§ AUFGABEN
1) Welche Diagnose stellte der Kinderarzt laut dem Textauszug über Wölkchen?
2) Geben Sie den Abschnitt des Textauszugs über Wölkchen wieder, der bei den Worten „Doch abends merkte“ beginnt und nach „auf mich ein.“ aufhört. Tauschen Sie darin „Fremdbestimmung“ gegen „Dauerbelastung“ aus.
3) Führen Sie den Textauszug über Wölkchen nach seinem letzten Satz weiter.

Entsprechend gerädert war ich am Donnerstag. Zumindest schien die Temperatur zu sinken und Wölkchen lachte sogar ihre große Schwester an. Ihre Laune war dennoch gereizt. Der Kinderarzt bescheinigte uns zudem eine Mittelohrentzündung. Das erklärte vielleicht auch die Schluckbeschwerden. Und so hing sie jammernd auch den gesamten Tag über an mir. Ich musste sie immer tragen, egal was wir machten. Selbst auf die Toilette nahm ich sie mit, auf mir sitzend. Ich fühlte mich an die ersten Zeiten nach Wölkchens Geburt zurückerinnert. Diese Fremdbestimmung. Doch dieses Mal war es anders. Ich wusste, dass es ihr nicht gut ging und die Zeit absehbar war. Morgen würde es ihr sicherlich schon wieder besser gehen und ich damit auch durchatmen können. Und schlafen. Ich war ruhig und gelassen.

Doch abends merkte ich dann, wie die letzten Tage an meinen Kräften zehrten. Wie sehr mich diese Fremdbestimmung geschlaucht hat. Als sich der Papa mit dem Wölkchen auf das Sofa kuschelte und er nach mir rief, reagierte ich sofort gereizt. „Ich hatte doch auch den ganzen Tag mit Wölkchen verbracht, ohne dass mir jemand etwas bringen konnte. Jetzt soll er gefälligst auch mal ohne mich klar kommen“, waren meine Gedanken. Die Last der letzten Tage prasselte auf mich ein.

§ AUSGELESENE EINTRÄGE
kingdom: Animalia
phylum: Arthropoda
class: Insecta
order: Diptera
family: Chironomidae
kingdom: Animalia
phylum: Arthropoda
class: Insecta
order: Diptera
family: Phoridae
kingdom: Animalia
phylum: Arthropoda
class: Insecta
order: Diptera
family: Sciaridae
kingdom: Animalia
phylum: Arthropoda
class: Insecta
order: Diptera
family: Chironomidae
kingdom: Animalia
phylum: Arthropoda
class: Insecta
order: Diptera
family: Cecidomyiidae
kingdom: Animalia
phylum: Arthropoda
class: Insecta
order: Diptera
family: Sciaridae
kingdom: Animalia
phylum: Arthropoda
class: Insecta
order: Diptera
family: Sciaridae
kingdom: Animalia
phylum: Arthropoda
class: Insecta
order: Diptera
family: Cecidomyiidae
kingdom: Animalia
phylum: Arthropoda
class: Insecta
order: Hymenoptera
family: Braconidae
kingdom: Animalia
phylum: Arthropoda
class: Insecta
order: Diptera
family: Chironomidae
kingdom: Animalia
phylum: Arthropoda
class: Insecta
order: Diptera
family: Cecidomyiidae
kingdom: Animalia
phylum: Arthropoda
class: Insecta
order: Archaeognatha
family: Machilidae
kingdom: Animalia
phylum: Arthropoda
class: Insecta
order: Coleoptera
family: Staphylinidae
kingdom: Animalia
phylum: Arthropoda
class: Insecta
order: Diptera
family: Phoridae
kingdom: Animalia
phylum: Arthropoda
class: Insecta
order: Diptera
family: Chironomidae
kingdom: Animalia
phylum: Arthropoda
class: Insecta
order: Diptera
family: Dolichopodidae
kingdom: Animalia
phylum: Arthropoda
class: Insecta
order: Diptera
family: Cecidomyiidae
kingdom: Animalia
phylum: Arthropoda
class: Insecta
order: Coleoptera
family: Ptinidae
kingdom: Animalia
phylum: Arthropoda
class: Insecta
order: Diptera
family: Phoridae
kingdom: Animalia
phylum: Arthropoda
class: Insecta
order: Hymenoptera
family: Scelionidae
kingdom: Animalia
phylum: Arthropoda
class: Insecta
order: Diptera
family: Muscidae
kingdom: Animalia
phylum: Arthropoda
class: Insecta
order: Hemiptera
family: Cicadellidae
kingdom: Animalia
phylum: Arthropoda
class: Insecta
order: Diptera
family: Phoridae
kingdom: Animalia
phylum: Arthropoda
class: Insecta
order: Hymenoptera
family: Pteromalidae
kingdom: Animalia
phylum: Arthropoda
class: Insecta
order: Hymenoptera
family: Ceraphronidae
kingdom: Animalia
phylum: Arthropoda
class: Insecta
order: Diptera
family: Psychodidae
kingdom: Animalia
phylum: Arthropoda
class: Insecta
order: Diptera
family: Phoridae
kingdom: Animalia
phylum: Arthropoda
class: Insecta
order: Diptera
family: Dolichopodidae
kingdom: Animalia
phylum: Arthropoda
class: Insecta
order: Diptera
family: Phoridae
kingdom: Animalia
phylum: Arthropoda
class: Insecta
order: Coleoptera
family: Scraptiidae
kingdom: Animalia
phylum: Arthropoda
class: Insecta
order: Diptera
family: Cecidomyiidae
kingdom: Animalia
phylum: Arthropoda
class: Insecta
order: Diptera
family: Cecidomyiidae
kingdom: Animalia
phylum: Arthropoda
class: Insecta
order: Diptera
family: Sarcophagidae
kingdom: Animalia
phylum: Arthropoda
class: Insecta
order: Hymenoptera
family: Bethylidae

§ ANTWORTEN
1) Eine Mittelohrentzündung.

2)
Doch abends merkte ich dann, wie die letzten Tage an meinen Kräften zehrten. Wie sehr mich diese Dauerbelastung geschlaucht hat. Als sich der Papa mit dem Wölkchen auf das Sofa kuschelte und er nach mir rief, reagierte ich sofort gereizt. „Ich hatte doch auch den ganzen Tag mit Wölkchen verbracht, ohne dass mir jemand etwas bringen konnte. Jetzt soll er gefälligst auch mal ohne mich klar kommen“, waren meine Gedanken. Die Last der letzten Tage prasselte auf mich ein.

3)
Enttäuschte Hoffnung

Und dann kam der heutige Tag. Wölkchen war besser drauf, aber noch nicht wieder fit. Ich schöpfte dennoch Hoffnung, dass der Tag besser werden würde. Doch sie aß schlecht und jammerte auch so viel herum.

Ich kochte Nudeln und servierte sie dem hungrigen Wölkchen. Sie aß, während ich noch die restliche Wäsche aufhing. Doch dann schrie sie plötzlich los, weil sie sich entweder verbrannt oder gebissen hatte. Ich fand es nicht heraus. Ehe ich meine Nudeln essen konnte, war ich bereits wieder mit Wölkchen auf dem Sofa, kuschelte und versuchte sie zu trösten.

Wölkchen wurde ruhiger und schloss fast die Augen. Ich beschloss daher, mich mit ihr ins Bett zu legen. Doch plötzlich fing sie an zu brüllen. Für mich war nicht ersichtlich, was der Grund dafür war, außer ihre immense Müdigkeit. Oder war es die fehlende Routine des Kindergartens? Was auch immer sie störte, sie konnte es mir nicht mitteilen. Ich legte mich dennoch mit ihr hin, doch sie weinte und brüllte, japste und jammerte. Ich gab auf und verließ wütend das Schlafzimmer.

Und da saß ich nun und aß meine kalten Nudeln. Trotzig angesichts der Tatsache, dass Wölkchen meine Hingabe mit Gebrüll honorierte. Da opfere ich mich drei Tage lang für sie auf, und ernte dennoch Geschrei. Ich verstand es nicht. Es war wie früher. Ich fühlte mich missverstanden und hilflos.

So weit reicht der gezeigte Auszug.